The Herts and Essex Observer has rather dramatically retold a story about a 25 year old pilot named Henry Marriott who could have “caused a mid-air catastrophe” in the busy skies over Stansted airport, being fined £3,400 after pleading guilty to entering controlled air space. The paper even reports that at one point, flights departing from Stansted were halted as the pilot appeared on radar to be “dangerously close” (just 1,215 feet) to an inbound Boeing 737 and it was “purely down to luck” why a mid air collision did not occur.
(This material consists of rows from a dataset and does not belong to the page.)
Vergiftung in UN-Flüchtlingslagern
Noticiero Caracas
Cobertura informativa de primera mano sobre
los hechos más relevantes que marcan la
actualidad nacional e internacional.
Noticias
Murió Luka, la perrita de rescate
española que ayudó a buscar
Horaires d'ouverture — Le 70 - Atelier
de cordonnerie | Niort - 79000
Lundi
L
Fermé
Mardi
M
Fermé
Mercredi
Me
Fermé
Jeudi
Of course, one has to take any general aviation or aircraft incident reported by the media with a few grains of salt and it should also be mentioned that blogger Sylvia of the Fear of Landing blog has done an excellent job of clarifying what happened without the hype or jumping to unnecessary conclusions like the need for more regulations or a ban on GA flying altogether.
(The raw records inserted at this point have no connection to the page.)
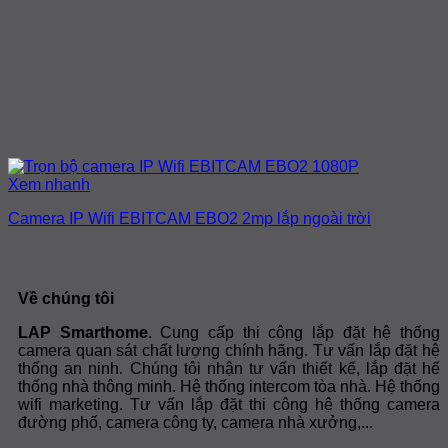
Xem nhanh
Camera IP Wifi EBITCAM EBO2 2mp lắp ngoài trời
Về chúng tôi
LAP Smarthome
. Cung cấp thi công lắp đặt hệ thống
camera quan sát chất lượng chính hãng. Tư vấn lắp đặt hệ
thống an ninh. Chúng tôi nhận tư vấn thiết kế, lắp đặt hế
thống nhà thông minh. Hệ thống intercom tòa nhà. Hệ thống
wifi marketing. Tư vấn lắp đặt thi công hệ thống camera
đường phố, camera công ty, camera nhà xưởng,...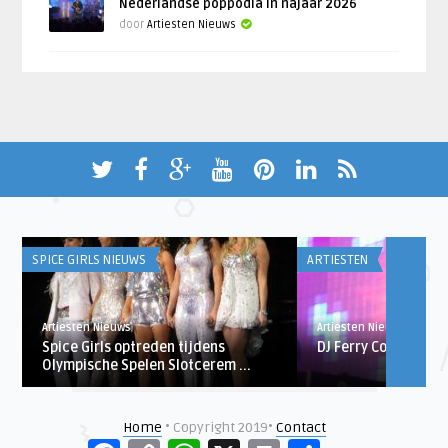
Nederlandse poppodia in najaar 2026
door
Artiesten Nieuws
SPICE GIRLS NIEUWS
ARTIESTEN
Artiesten Nieuws
Artiesten Nieuws
Spice Girls optreden tijdens
DJ Ferry Corsten ma
Olympische Spelen Slotcerem ...
Home
• Copyright 2019•
Contact
Facebook
Copy
WhatsApp
X
Print
Delen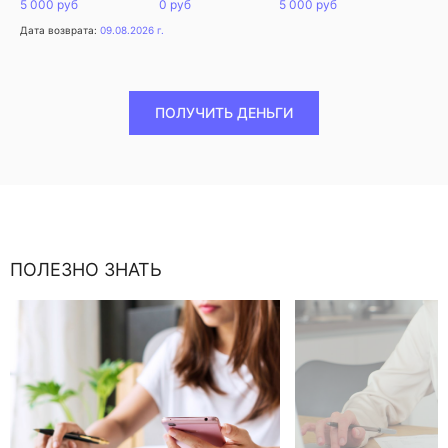
5 000 руб
0 руб
5 000 руб
Дата возврата:
09.08.2026 г.
ПОЛУЧИТЬ ДЕНЬГИ
ПОЛЕЗНО ЗНАТЬ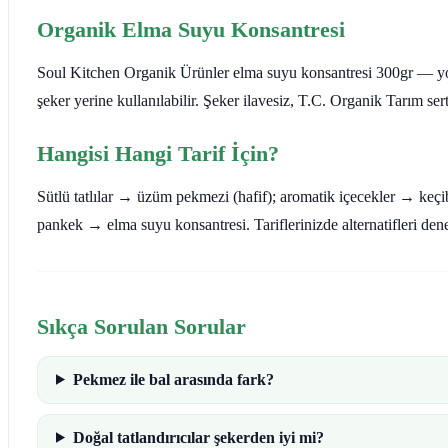
Organik Elma Suyu Konsantresi
Soul Kitchen Organik Ürünler elma suyu konsantresi 300gr — yoğu
şeker yerine kullanılabilir. Şeker ilavesiz, T.C. Organik Tarım serti
Hangisi Hangi Tarif İçin?
Sütlü tatlılar → üzüm pekmezi (hafif); aromatik içecekler → k
pankek → elma suyu konsantresi. Tariflerinizde alternatifleri de
Sıkça Sorulan Sorular
Pekmez ile bal arasında fark?
Doğal tatlandırıcılar şekerden iyi mi?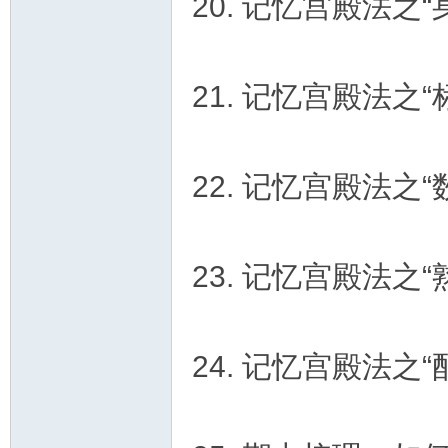
20. 记忆宫殿法之
21. 记忆宫殿法之
22. 记忆宫殿法之
23. 记忆宫殿法之
24. 记忆宫殿法之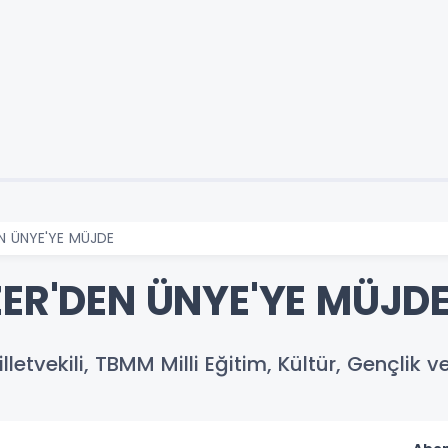
EN ÜNYE'YE MÜJDE
ZER'DEN ÜNYE'YE MÜJD
letvekili, TBMM Milli Eğitim, Kültür, Gençlik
With that in mind, here are the facts about the incident:
- The pilot did not have an up-to-date pilot’s licence.
- The pilot admitted to flying as a commander without an appropriate licence after failing to renew it when its five-year period expired on October 3, 2011.
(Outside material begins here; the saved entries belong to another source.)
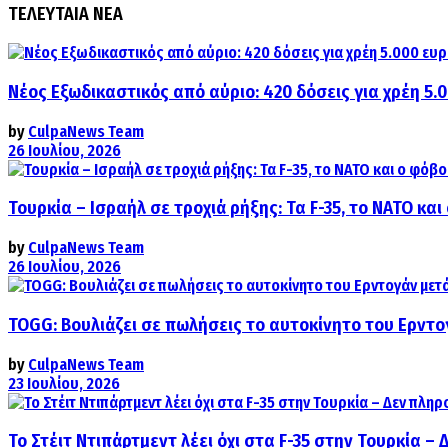
ΤΕΛΕΥΤΑΙΑ ΝΕΑ
Νέος Εξωδικαστικός από αύριο: 420 δόσεις για χρέη 5.
by
CulpaNews Team
26 Ιουλίου, 2026
Τουρκία – Ισραήλ σε τροχιά ρήξης: Τα F-35, το ΝΑΤΟ κ
by
CulpaNews Team
26 Ιουλίου, 2026
TOGG: Βουλιάζει σε πωλήσεις το αυτοκίνητο του Ερντο
by
CulpaNews Team
23 Ιουλίου, 2026
Το Στέιτ Ντιπάρτμεντ λέει όχι στα F-35 στην Τουρκία –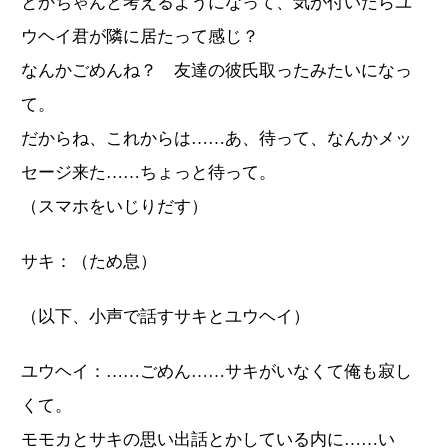
とかちゃんと考えるようになって、気が付いたらユ
ウヘイ君が隣に居たって感じ？
なんかごめんね？ 友達の彼氏取ったみたいになっ
て。
だからね、これからは……あ、待って、なんかメッ
セージ来た……ちょっと待って。
（スマホをいじりだす）
サキ：（ため息）
（以下、小声で話すサキとユウヘイ）
ユウヘイ：……ごめん……サキがいなくて俺も寂し
くて。
モモカとサキの思い出話とかしている内に……い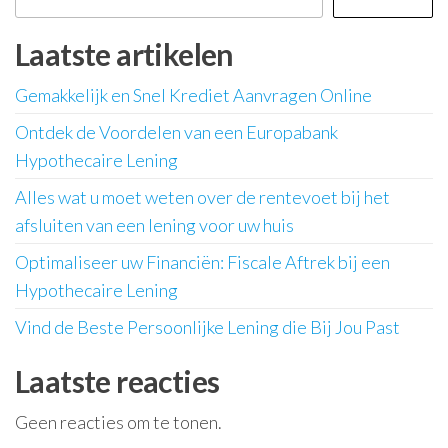
Laatste artikelen
Gemakkelijk en Snel Krediet Aanvragen Online
Ontdek de Voordelen van een Europabank
Hypothecaire Lening
Alles wat u moet weten over de rentevoet bij het
afsluiten van een lening voor uw huis
Optimaliseer uw Financiën: Fiscale Aftrek bij een
Hypothecaire Lening
Vind de Beste Persoonlijke Lening die Bij Jou Past
Laatste reacties
Geen reacties om te tonen.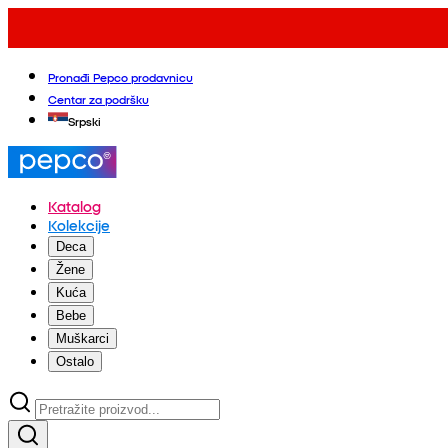
Pronađi Pepco prodavnicu
Centar za podršku
Srpski
Katalog
Kolekcije
Deca
Žene
Kuća
Bebe
Muškarci
Ostalo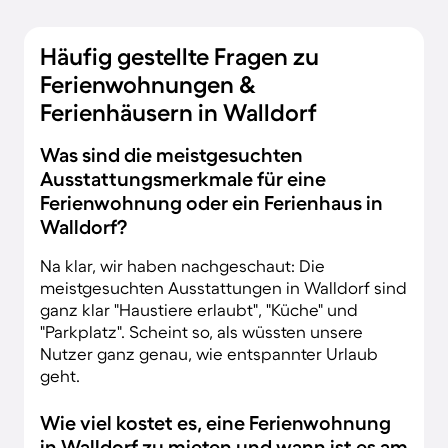
Häufig gestellte Fragen zu
Ferienwohnungen &
Ferienhäusern in Walldorf
Was sind die meistgesuchten
Ausstattungsmerkmale für eine
Ferienwohnung oder ein Ferienhaus in
Walldorf?
Na klar, wir haben nachgeschaut: Die
meistgesuchten Ausstattungen in Walldorf sind
ganz klar "Haustiere erlaubt", "Küche" und
"Parkplatz". Scheint so, als wüssten unsere
Nutzer ganz genau, wie entspannter Urlaub
geht.
Wie viel kostet es, eine Ferienwohnung
in Walldorf zu mieten und wann ist es am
- The pilot’s small white and red two-seater had little in the way of instruments and no GPS or transponder.
- The pilot entered Stansted controlled airspace at 1.20 pm and remained in it for 11 minutes, during which time all departing flights were suspended.
- The pilot also wandered into Luton’s airspace where three inbound commercial flights had to be alerted to an unknown aircraft in the area.
- The pilot said he recognized Stansted, but misjudged the distance and that he did not make radio contact because he was concentrating on his flying and navigation due to being lost.
The Magistrates chairman was then quoted as saying:
“You knew the airspace in this part of England is very congested and therefore the burden’s on you to be spot-on in your navigation. While you knew what altitude you were at no-one else did, or what your intentions were. You felt safe but that’s not the point.”
Sylvia did an excellent job of summarizing what happened by writing that:
- He was lost
- He was flying at low level and
- He would be happy with help to get back on track.
For some reason though, the pilot did not ask for directions. She also pointed out that if there was a real risk of collision, the pilot would have been charged with “a lot more than entering controlled airspace.” Nevertheless, the pilot did create enough havoc to warrant charges and fines.
The pilot ultimately pleaded guilty to two offences of entering controlled airspace en route to Cuckoo Tye in Suffolk to Tisted in Hampshire without notifying his flight plan or obtaining air traffic control clearance beforehand. In addition to a £3,400 fine, he was ordered to pay £712 legal costs.
The lessons here? Keep your licence up-to-date, tell authorities on the ground what your intentions are and make sure you can be contacted in the air. In other words, use COMMON SENSE.